→ **DATA FOR PROCESSING**:
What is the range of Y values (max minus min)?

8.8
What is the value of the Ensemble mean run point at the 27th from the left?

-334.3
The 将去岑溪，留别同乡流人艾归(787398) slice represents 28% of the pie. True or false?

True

* * *

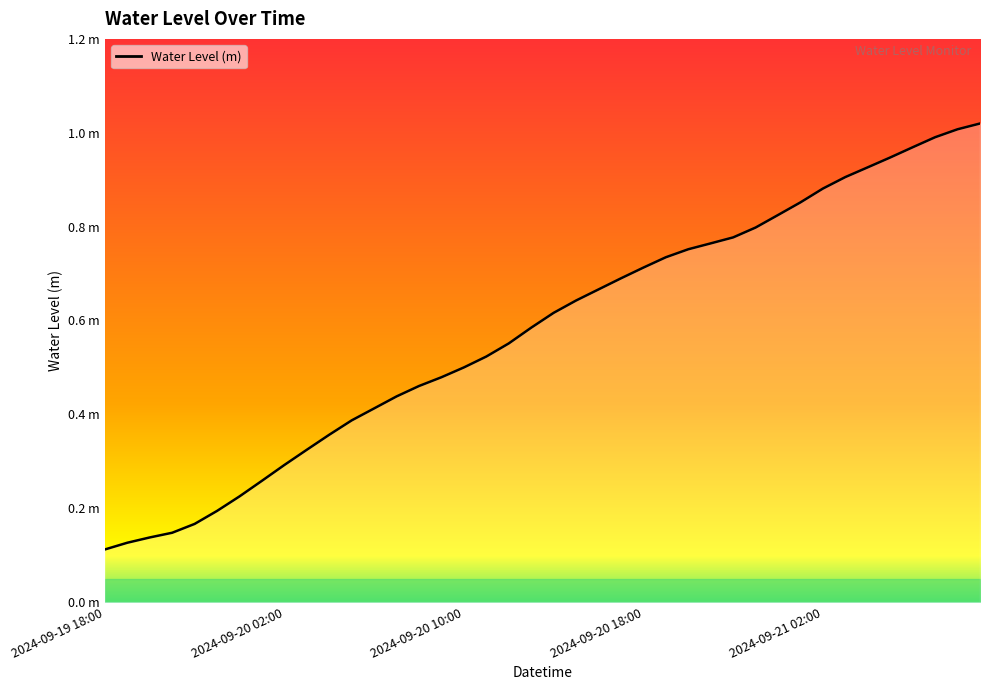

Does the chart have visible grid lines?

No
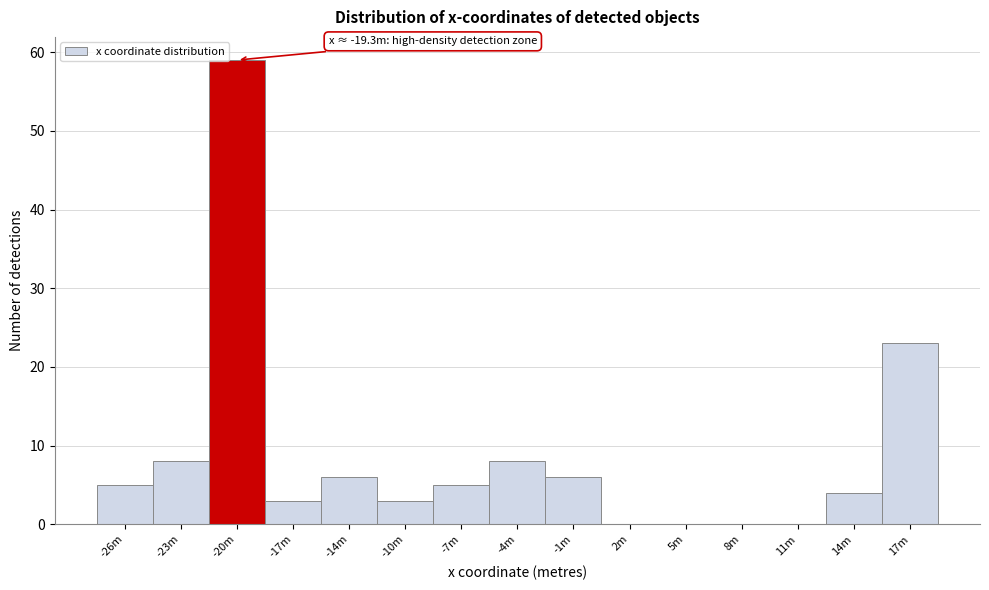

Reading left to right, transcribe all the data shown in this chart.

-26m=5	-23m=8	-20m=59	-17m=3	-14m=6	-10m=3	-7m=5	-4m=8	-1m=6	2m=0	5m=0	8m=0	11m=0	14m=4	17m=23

* * *

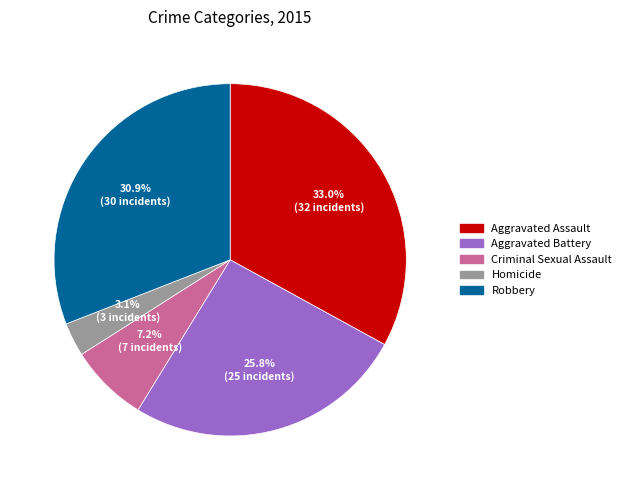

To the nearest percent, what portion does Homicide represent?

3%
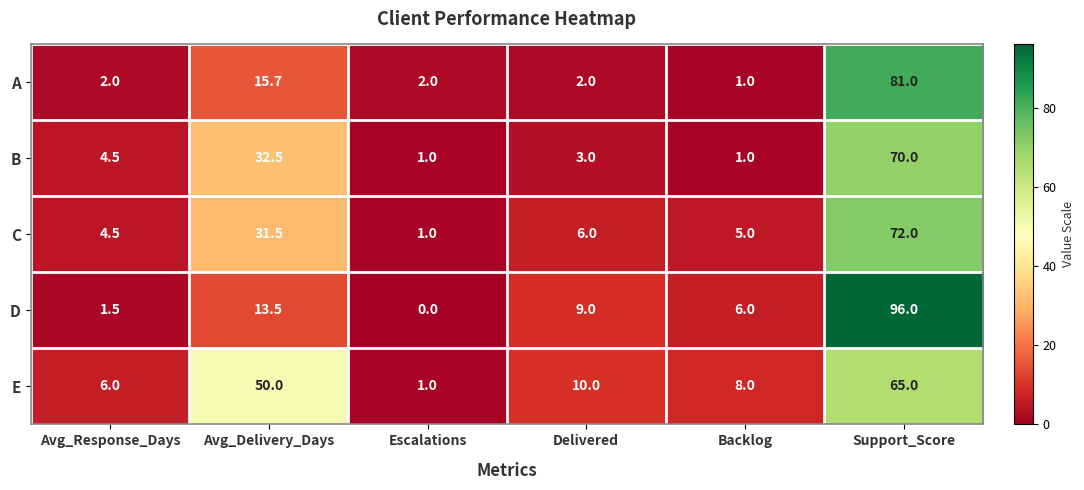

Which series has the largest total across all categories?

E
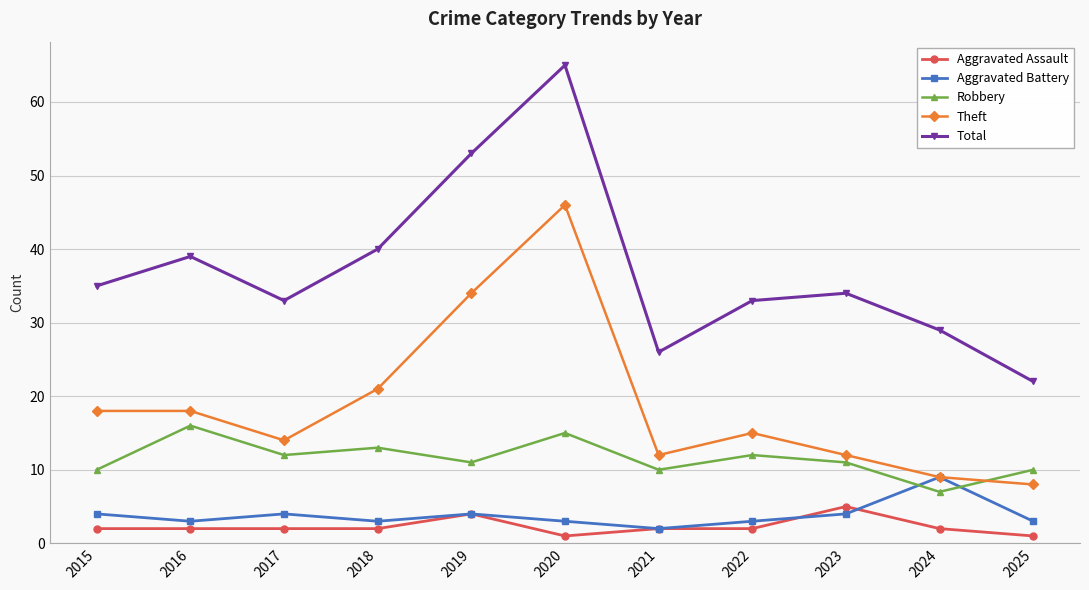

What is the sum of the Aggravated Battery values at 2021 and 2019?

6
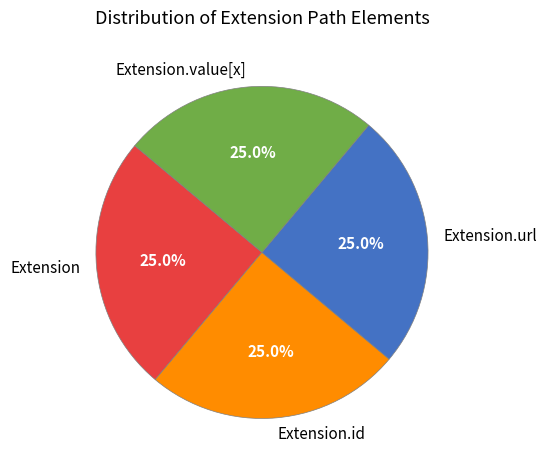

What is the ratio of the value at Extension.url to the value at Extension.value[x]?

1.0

→ **WHAT IS EXPECTED**: Can you give again the lines from the one containing "What is the range" through the one containing "The 将去岑溪，留别同乡流人艾归(787398) slice", inclusive, exactly as they appear?

→ **SOLUTION TO THIS EXERCISE**:
What is the range of Y values (max minus min)?

8.8
What is the value of the Ensemble mean run point at the 27th from the left?

-334.3
The 将去岑溪，留别同乡流人艾归(787398) slice represents 28% of the pie. True or false?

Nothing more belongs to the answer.